Species of fig, which grow in and around Broome and elsewhere on Dampier Peninsula, provide many useful resources. Shields are made from mature tree trunks, and string is woven from the outer bark of aerial roots. Fruit is eaten raw when ripe (Paddy and Smith 1987). One species (Ficus opposita, the sandpaper fig) shares its Bardi name with the rough-skinned black swordfish, Ranyja. Ranyja has a sweet edible fruit and, as its common name suggests, its leaves can be used as sandpaper (Lands 1997).
Some plant species are highly regarded for their medicinal properties. Eucalypt gum is used to treat sore teeth and gums (Paddy and Smith 1987; Kenneally 1996b). The bark and wood of Lysiphyllum cunninghamii (Kimberley bauhinia) known as Jooma or Jigal in Bardi, are an antispectic, and a remedy for headache and fever (Kenneally 1996b; Paddy and Smith 1987). Owenia reticulata (desert walnut), known as Lambilamb in Bardi and Limbalim in Nyul–Nyul, is reputed to have powerful medicinal qualities, and is used to treat rheumatism, cuts and sores (Kenneally et al. 1996a). The Bardi rub their feet with leaves of Wudarr (Gardenia pyriformis) to protect them against cuts from the reef and stonefish stings (Lands 1997).

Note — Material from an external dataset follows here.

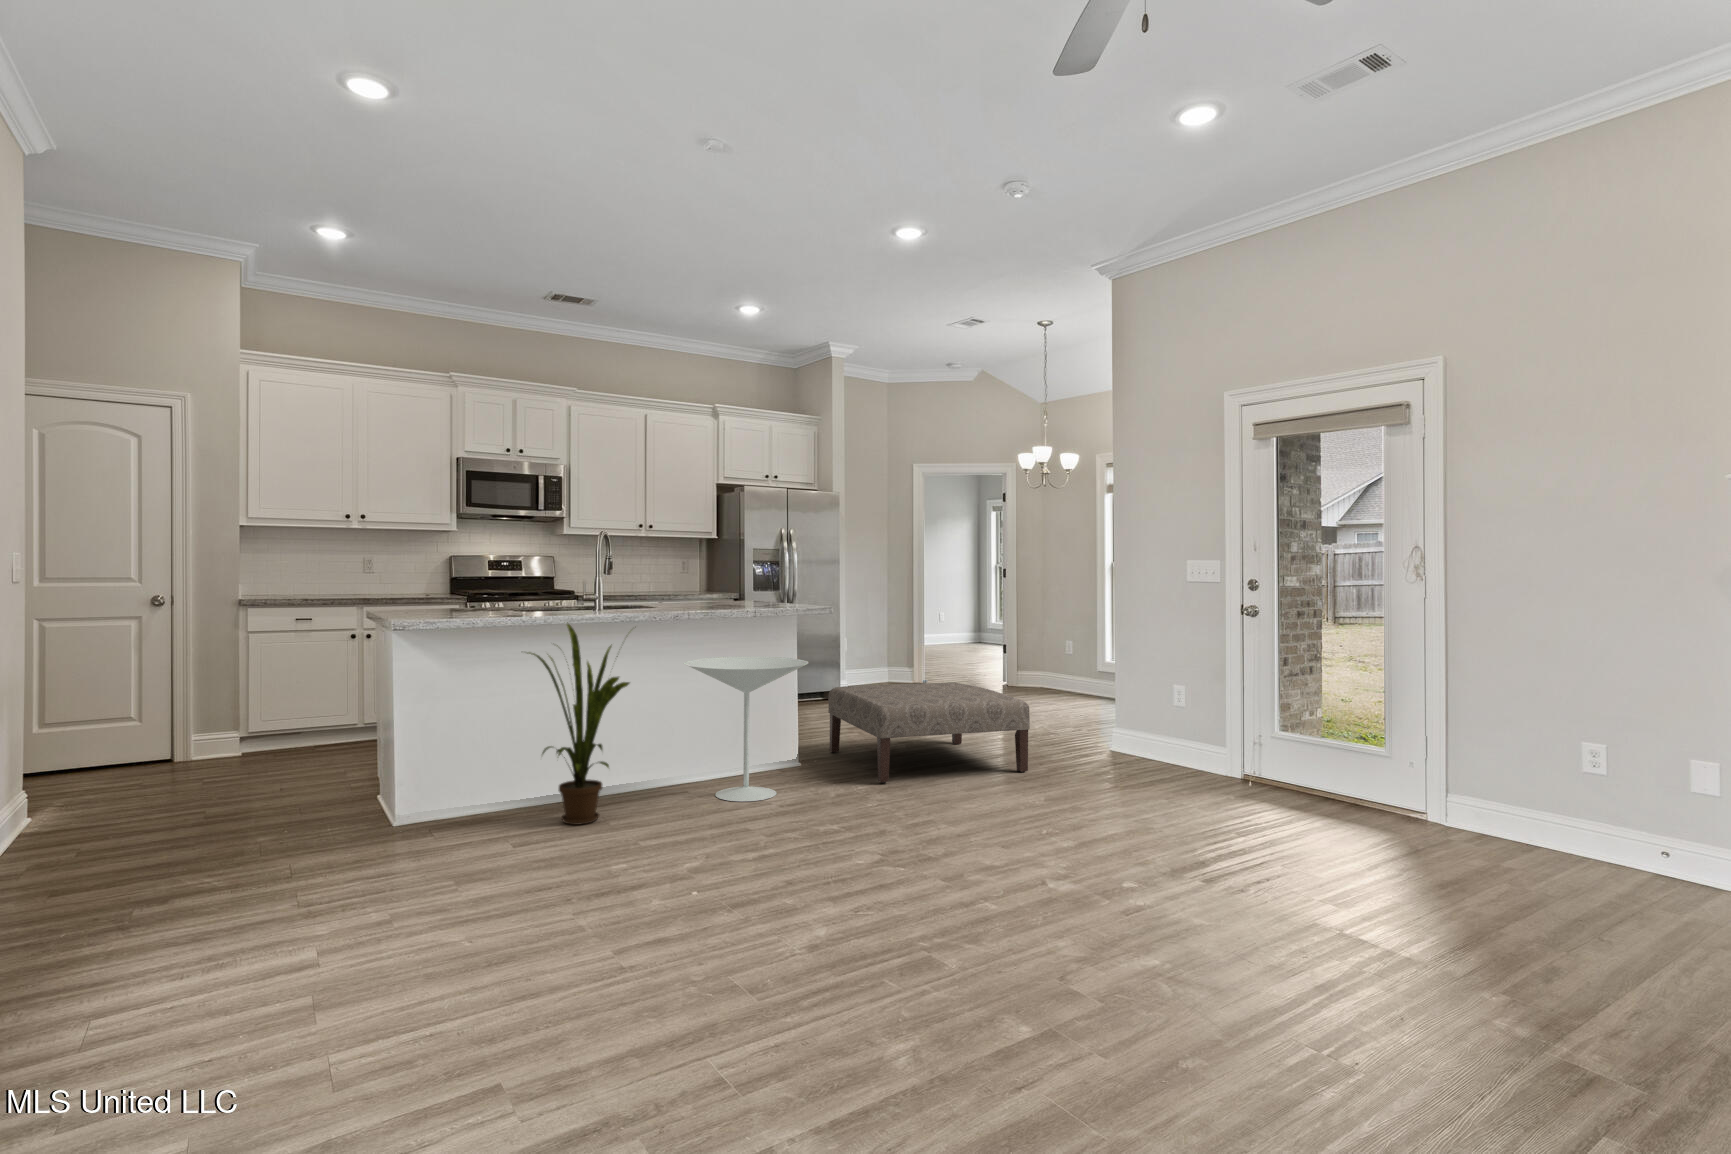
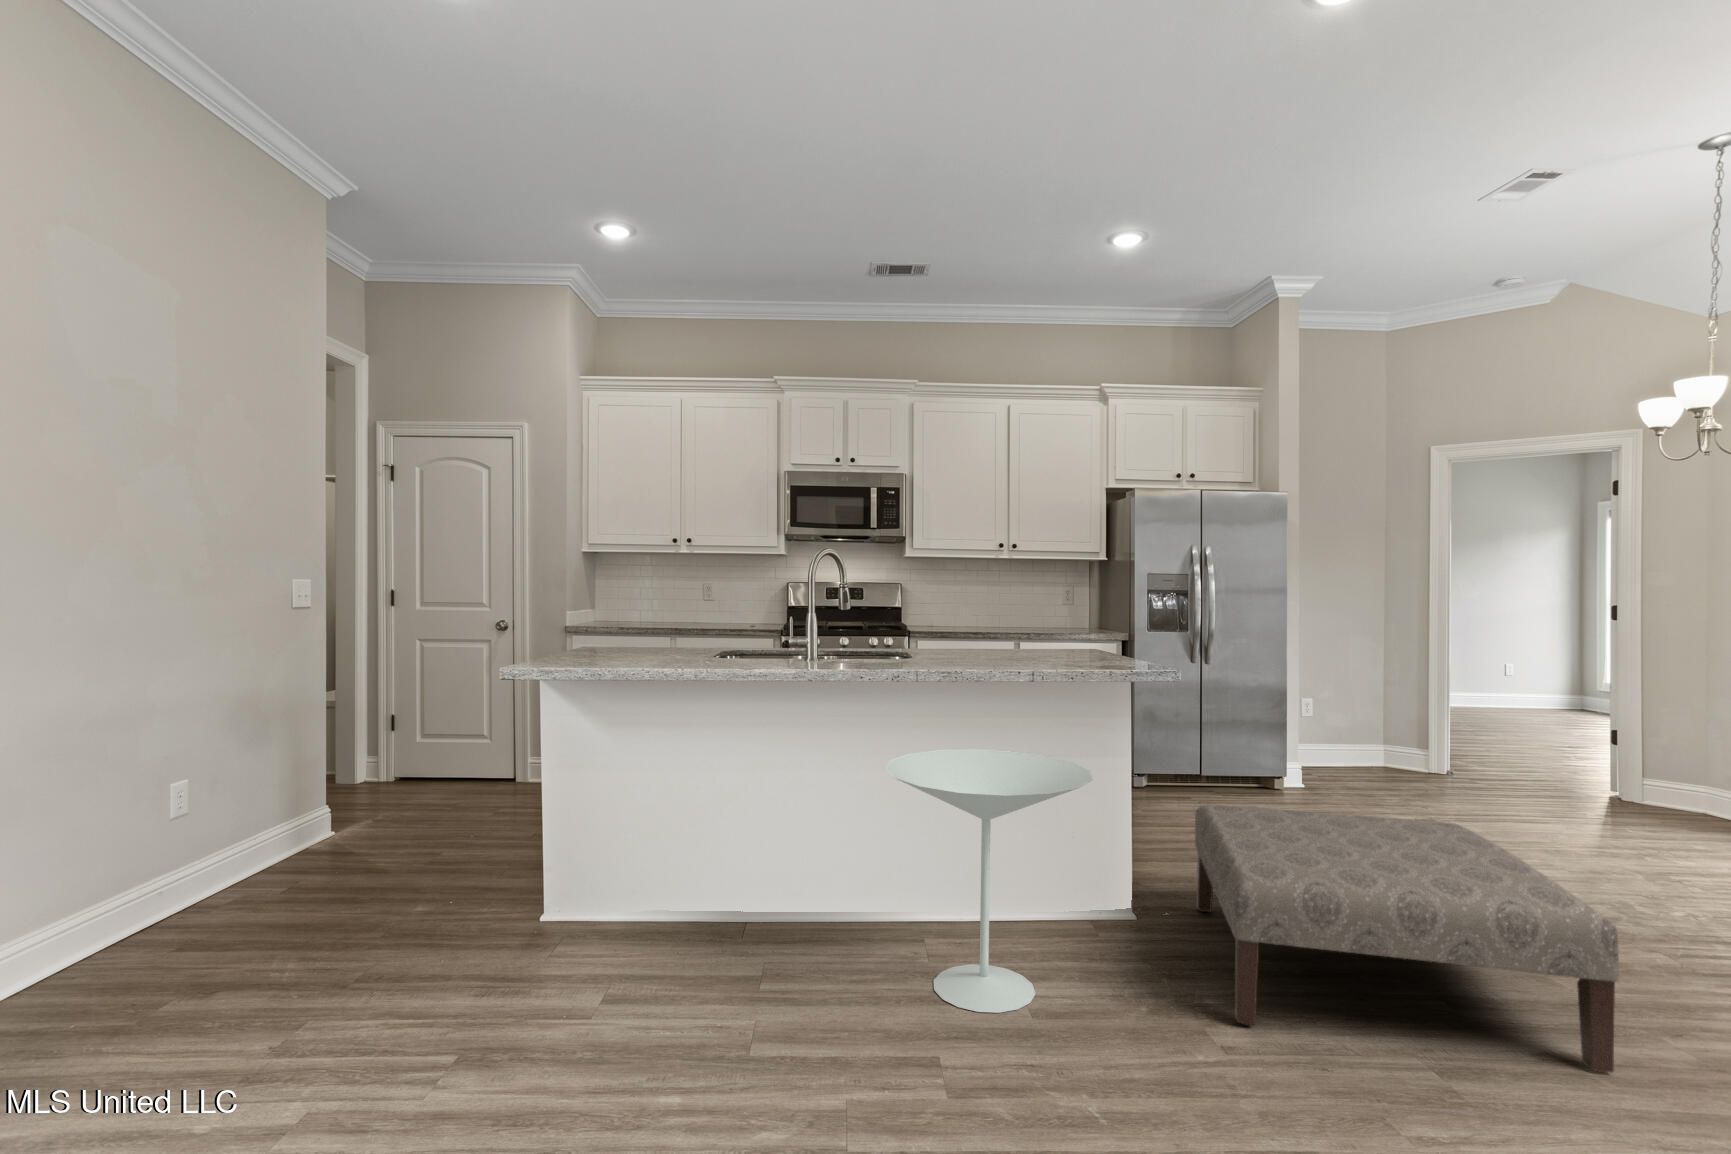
house plant: present [527,624,629,825] -> none [627,682,788,998]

Caring for and regenerating country

There are a number of important rituals regularly performed by Kimberley Aboriginal people that maintain the ‘brightness’ of country, including the 'freshening' (repainting) of Wanjina rock art, burning off the bush, cleaning certain places (for example, the graves of deceased relations), and ‘talking to’ resident spirit beings. Kimberley Aboriginal people also regularly visit places in the country so that country does not ‘get lonely’ or, in the case of shelters and caves along estuarine river systems, ‘hide themself’ from traditional owners. Caring for country also requires the asking and giving of permission to access country, as well as rituals that welcome, introduce, or re-introduce people to country. When traditional owners invite outsiders to visit country with them, they smoke their guests. This eliminates foreign scents and allows the country to recognize the visitors. These rituals reflect the sentient nature of country which will protect people it recognizes as belonging to it, or people who have been properly introduced and smoked by the country’s traditional owners (Blundell and Doohan 2009; Blundell et al. 2009).

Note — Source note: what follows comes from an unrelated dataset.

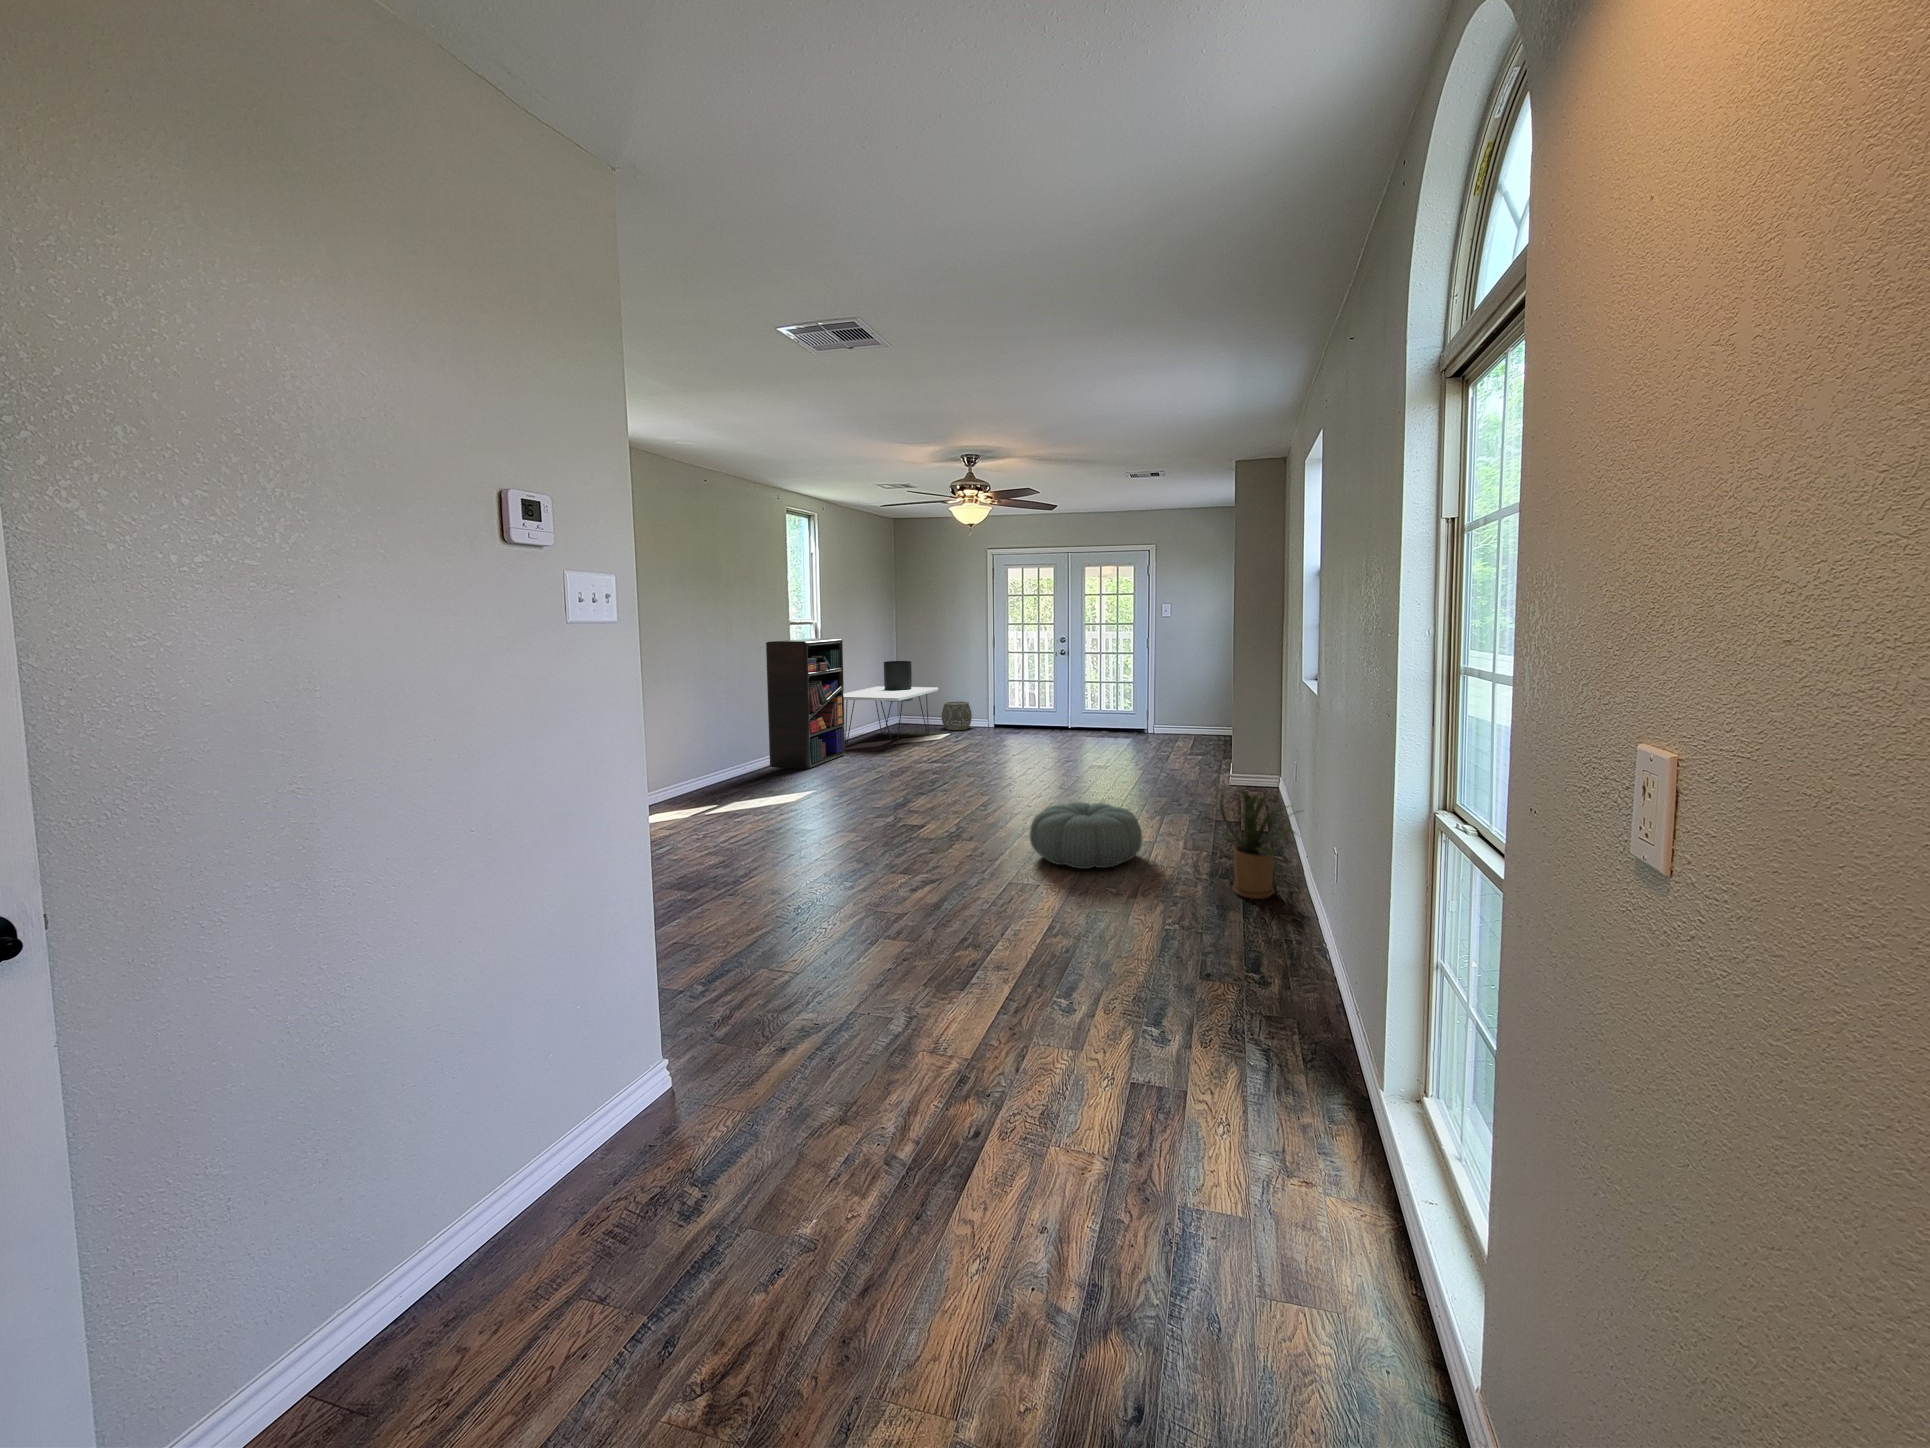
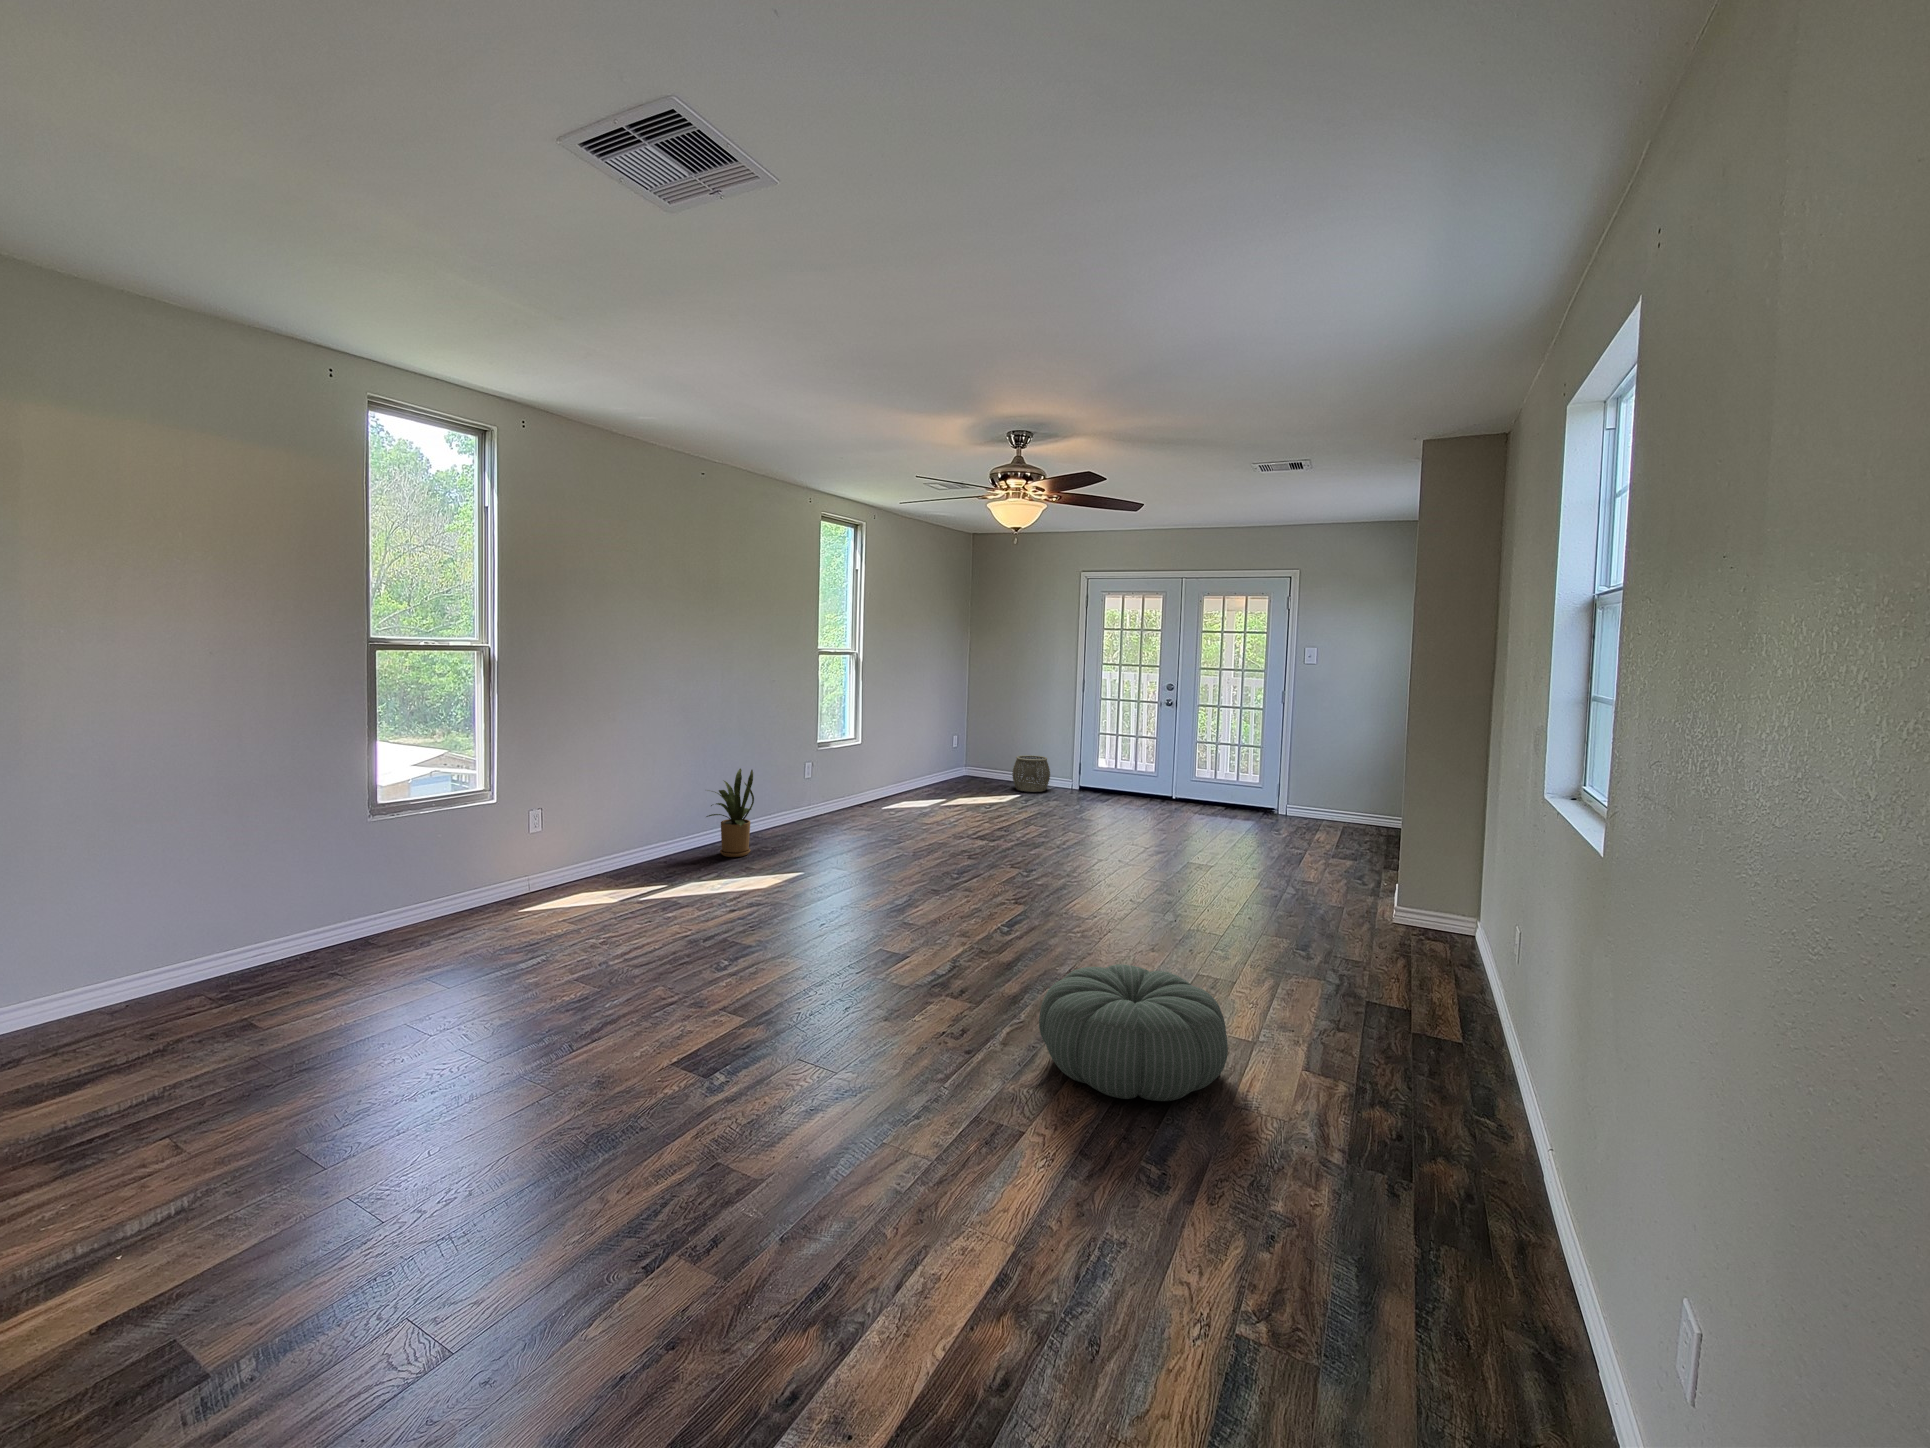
bookshelf: present [766,638,845,769] -> none [776,673,879,837]
side table: present [844,661,938,747] -> none [872,703,1007,812]
house plant: present [1220,786,1297,899] -> present [706,768,754,857]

In the Kimberley, the diversity of the biological environment is paralleled by the diversity of the cultural and linguistic environment. Linguists have shown that languages spoken north of the Fitzroy River are different from those classified as the 'Pama–Nyungen' languages, spoken everywhere else on the Australian continent (McConvell and Thieberger 2005). Kimberley Aboriginal people typically have multiple affiliations based on their language groups and their numerous connections to country: ranging from specific sites to large tracts of country. These connections include knowledge of Dreaming stories across the Kimberley that tell of the creation of country and its features, plants, animals and people by ancestral creation beings.